How can engineering management effectively address the escalating risks of system failure caused by growing system complexity and technical debt?
Sort by:
This may sound obvious, but consider reducing complexity. A great measure of software quality is: how easy is it to change? Sometimes engineers tend to build overly complex systems in anticipation of future scale or business requirements that never materialize. An important part of addressing technical debt is to recognize where this has happened and whether it's really needed.
Sometimes microservices are not worth the complexity; a simpler monolithic application where multiple copies of data are not needed could be faster, more reliable, and easier to change. Over normalization of a database may be an obstacle to efficiency. Too much code abstraction or code re-use could mean changes are harder to make or cause bugs elsewhere in the system. The simpler an application can be and still meet its requirements, the better.
Engineering management can mitigate the risks associated with system failure caused by growing complexity and the demand for quicker delivery by making the case to their business leaders and clients that their product, processes, and/or services get certified against recognized standards.
For example, the most rapidly growing risk area for many IT and telecom systems is cyber threat.

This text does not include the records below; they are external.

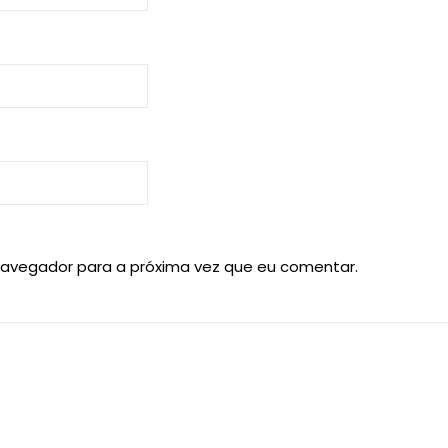
navegador para a próxima vez que eu comentar.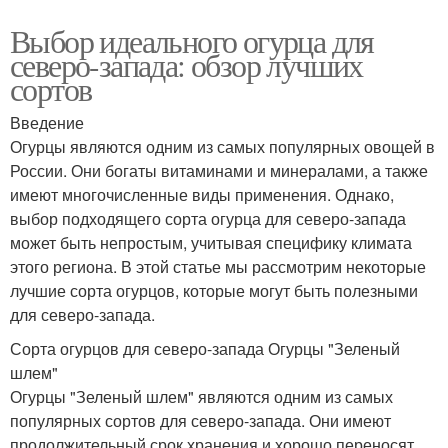
Выбор идеального огурца для
северо-запада: обзор лучших
сортов
Введение
Огурцы являются одним из самых популярных овощей в
России. Они богаты витаминами и минералами, а также
имеют многочисленные виды применения. Однако,
выбор подходящего сорта огурца для северо-запада
может быть непростым, учитывая специфику климата
этого региона. В этой статье мы рассмотрим некоторые
лучшие сорта огурцов, которые могут быть полезными
для северо-запада.
Сорта огурцов для северо-запада Огурцы "Зеленый
шлем"
Огурцы "Зеленый шлем" являются одним из самых
популярных сортов для северо-запада. Они имеют
продолжительный срок хранения и хорошо переносят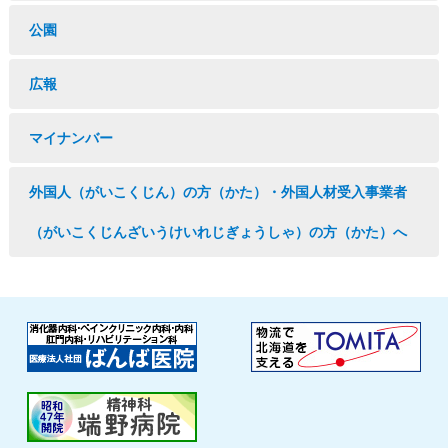
公園
広報
マイナンバー
外国人（がいこくじん）の方（かた）・外国人材受入事業者
（がいこくじんざいうけいれじぎょうしゃ）の方（かた）へ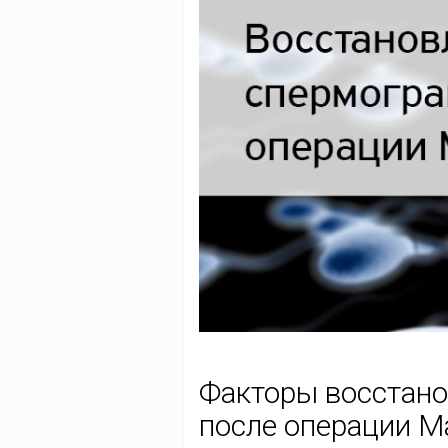
Факторы восстан
после операции 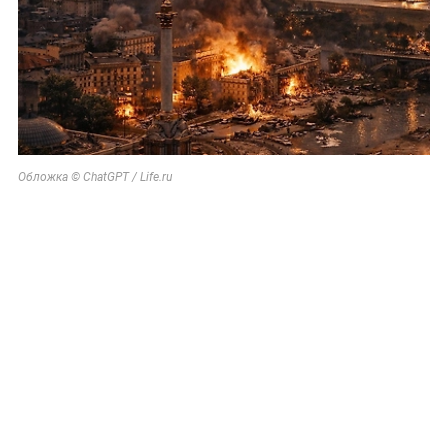
Обложка © ChatGPT / Life.ru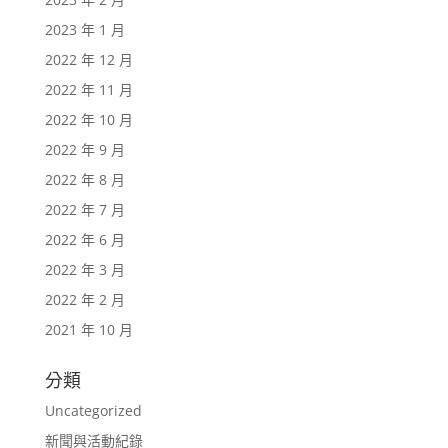
2023 年 1 月
2022 年 12 月
2022 年 11 月
2022 年 10 月
2022 年 9 月
2022 年 8 月
2022 年 7 月
2022 年 6 月
2022 年 3 月
2022 年 2 月
2021 年 10 月
分類
Uncategorized
新聞與活動紀錄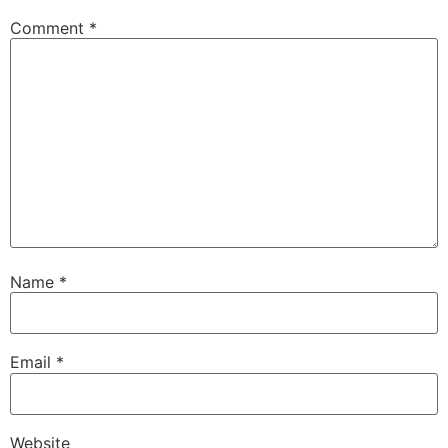
Comment
*
Name
*
Email
*
Website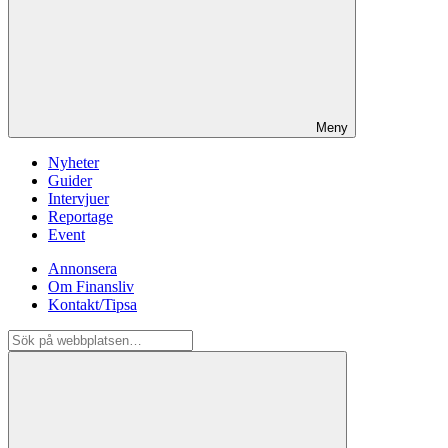
Meny
Nyheter
Guider
Intervjuer
Reportage
Event
Annonsera
Om Finansliv
Kontakt/Tipsa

As AI tools become more available, cyber bad actors will see their capabilities explode. Its very important for manufacturers and service providers to ensure their products and processes get certified against things such as the ISO 27000 family of standards or the NIST 800-53. Certification against these standards requires independent auditors to ensure that products and services are as safe as they can be. It keeps engineers and designers “honest” and can act as a marketing advantage to nervous clients who are daily reading about the latest DOS or Ransomware attacks.
An effective way to address system complexity and technical debt is to first acknowledge and prioritize the issue. Like the woodcutter and axe story, failing to take a step back to address system complexity increases the risk of system failure. To manage competing priorities, it's crucial to allocate some bandwidth for addressing technical debt in every scrum.
You'll need to understand your teams' ability to manage complexity and scale.
Some companies successfully manage size and complexity that would crush others.
Ensuring you have some level of system observability is needed, and keeping track of risks is advised.
If your team is at all mature, you would likely be able to start with a survey asking what your largest risks are.
Perhaps you only have one person that understands critical areas, or knows how to deploy or change critical infrastructure or services.
Ensure you have those risks covered.
Test your response processes so the team knows how to work in high stress situations (downtime, outage, DR).
Track other cycle times to see if you are getting slower over time (deployment frequency, change failure rate, downtime, etc...)
Also survey your team on their attitude and morale as an unhealthy technical system often leads to frustration in the team. Let them fix the things that cause the most frustration.